Work order ▸ Determine how many lines in the records hold the word "control". Return the number alone.

━━━ Task material ━━━

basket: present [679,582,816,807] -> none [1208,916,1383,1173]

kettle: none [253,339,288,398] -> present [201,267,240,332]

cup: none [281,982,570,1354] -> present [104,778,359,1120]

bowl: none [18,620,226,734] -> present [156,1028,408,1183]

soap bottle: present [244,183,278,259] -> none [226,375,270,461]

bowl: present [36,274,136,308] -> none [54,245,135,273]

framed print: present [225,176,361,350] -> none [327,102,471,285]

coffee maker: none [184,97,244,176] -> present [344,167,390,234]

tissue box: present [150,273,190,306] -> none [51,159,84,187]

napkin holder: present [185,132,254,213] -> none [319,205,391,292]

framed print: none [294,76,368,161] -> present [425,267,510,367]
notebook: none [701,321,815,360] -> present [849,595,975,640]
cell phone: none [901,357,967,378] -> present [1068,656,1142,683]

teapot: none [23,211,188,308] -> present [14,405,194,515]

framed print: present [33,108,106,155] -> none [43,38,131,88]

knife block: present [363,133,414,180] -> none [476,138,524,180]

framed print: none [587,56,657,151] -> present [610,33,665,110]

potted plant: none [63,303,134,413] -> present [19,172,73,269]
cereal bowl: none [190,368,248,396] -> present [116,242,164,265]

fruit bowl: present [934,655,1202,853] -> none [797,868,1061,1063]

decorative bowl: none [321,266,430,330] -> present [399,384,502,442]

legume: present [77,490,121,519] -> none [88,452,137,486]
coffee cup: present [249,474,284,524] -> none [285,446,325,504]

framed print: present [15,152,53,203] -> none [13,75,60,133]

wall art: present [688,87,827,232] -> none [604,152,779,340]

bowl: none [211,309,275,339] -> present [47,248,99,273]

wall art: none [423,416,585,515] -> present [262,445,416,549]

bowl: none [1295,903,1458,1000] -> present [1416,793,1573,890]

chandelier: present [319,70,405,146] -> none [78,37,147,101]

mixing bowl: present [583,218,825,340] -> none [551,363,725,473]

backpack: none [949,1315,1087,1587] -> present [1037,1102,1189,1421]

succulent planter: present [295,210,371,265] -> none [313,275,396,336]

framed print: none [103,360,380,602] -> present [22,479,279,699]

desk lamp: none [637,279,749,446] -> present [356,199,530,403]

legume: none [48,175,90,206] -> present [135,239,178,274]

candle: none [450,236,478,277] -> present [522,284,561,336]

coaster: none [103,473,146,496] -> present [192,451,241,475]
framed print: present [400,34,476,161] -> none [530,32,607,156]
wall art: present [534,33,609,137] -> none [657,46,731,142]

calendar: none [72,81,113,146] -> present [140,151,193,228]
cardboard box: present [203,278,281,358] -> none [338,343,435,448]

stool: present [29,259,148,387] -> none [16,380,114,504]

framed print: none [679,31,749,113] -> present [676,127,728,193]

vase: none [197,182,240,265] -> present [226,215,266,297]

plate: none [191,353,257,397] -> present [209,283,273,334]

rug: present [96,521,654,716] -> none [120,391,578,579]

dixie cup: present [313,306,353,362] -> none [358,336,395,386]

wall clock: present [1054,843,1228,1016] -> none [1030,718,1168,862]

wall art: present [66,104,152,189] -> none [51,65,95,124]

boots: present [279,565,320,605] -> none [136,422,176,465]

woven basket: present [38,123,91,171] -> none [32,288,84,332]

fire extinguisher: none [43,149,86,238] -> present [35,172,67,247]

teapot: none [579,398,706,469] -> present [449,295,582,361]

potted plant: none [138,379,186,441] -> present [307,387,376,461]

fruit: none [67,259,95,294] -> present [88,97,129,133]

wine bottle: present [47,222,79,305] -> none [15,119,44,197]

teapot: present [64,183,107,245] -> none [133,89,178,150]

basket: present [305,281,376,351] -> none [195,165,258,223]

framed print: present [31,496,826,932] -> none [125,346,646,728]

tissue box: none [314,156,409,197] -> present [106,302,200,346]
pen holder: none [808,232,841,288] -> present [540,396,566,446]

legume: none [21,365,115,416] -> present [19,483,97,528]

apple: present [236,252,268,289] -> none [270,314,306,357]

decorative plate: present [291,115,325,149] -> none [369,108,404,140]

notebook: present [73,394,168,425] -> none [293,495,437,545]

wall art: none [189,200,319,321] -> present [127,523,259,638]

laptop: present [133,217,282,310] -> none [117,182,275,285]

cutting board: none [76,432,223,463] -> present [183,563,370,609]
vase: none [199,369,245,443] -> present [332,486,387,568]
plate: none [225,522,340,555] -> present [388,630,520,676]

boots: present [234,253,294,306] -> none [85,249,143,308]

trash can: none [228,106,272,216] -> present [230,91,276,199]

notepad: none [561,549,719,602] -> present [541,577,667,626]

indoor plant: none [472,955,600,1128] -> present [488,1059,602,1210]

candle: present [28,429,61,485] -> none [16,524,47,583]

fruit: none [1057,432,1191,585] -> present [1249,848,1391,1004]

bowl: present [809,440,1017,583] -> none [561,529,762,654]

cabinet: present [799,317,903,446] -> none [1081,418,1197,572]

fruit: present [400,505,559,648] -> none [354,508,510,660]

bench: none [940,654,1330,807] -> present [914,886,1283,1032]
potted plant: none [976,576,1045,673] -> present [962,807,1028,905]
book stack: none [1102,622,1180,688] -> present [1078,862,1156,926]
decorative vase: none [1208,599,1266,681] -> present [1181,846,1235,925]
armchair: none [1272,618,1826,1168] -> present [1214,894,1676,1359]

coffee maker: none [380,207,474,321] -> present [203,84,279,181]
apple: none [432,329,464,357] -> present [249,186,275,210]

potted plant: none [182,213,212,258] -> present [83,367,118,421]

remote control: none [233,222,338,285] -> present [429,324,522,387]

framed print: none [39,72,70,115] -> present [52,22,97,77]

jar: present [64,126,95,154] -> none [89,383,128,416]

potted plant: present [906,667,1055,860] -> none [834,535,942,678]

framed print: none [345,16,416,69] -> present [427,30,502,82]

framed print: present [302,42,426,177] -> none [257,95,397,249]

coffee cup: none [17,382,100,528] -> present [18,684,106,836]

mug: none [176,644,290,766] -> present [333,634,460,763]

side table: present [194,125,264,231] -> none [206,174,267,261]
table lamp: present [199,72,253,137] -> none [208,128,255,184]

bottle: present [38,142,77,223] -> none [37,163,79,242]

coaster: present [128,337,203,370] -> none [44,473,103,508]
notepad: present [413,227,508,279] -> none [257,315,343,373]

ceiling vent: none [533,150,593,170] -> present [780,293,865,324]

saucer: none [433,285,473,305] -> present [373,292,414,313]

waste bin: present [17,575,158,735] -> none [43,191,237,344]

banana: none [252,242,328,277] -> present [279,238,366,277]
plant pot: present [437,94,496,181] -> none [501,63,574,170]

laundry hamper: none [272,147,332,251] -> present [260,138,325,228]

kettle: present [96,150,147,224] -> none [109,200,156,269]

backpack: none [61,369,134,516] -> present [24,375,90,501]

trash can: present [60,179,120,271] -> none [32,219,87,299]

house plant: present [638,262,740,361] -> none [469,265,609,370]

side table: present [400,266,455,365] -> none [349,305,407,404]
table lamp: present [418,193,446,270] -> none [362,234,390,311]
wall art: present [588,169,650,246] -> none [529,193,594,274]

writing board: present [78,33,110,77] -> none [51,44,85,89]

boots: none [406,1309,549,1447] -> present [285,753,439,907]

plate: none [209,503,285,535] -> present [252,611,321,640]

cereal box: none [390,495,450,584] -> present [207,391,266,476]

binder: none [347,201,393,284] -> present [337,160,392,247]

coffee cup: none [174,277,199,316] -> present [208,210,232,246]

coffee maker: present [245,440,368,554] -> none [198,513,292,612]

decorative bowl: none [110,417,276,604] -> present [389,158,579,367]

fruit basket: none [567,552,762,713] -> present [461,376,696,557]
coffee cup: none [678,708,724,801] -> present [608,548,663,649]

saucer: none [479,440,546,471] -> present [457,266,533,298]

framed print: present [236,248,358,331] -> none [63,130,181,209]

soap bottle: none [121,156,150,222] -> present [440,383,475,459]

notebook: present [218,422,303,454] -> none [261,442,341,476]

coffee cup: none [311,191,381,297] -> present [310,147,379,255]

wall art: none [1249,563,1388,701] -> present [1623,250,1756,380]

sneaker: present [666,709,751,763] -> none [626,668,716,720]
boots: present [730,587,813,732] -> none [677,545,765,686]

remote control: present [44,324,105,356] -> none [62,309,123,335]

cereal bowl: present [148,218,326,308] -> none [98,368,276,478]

━━━

Output of the exercise ▸ 2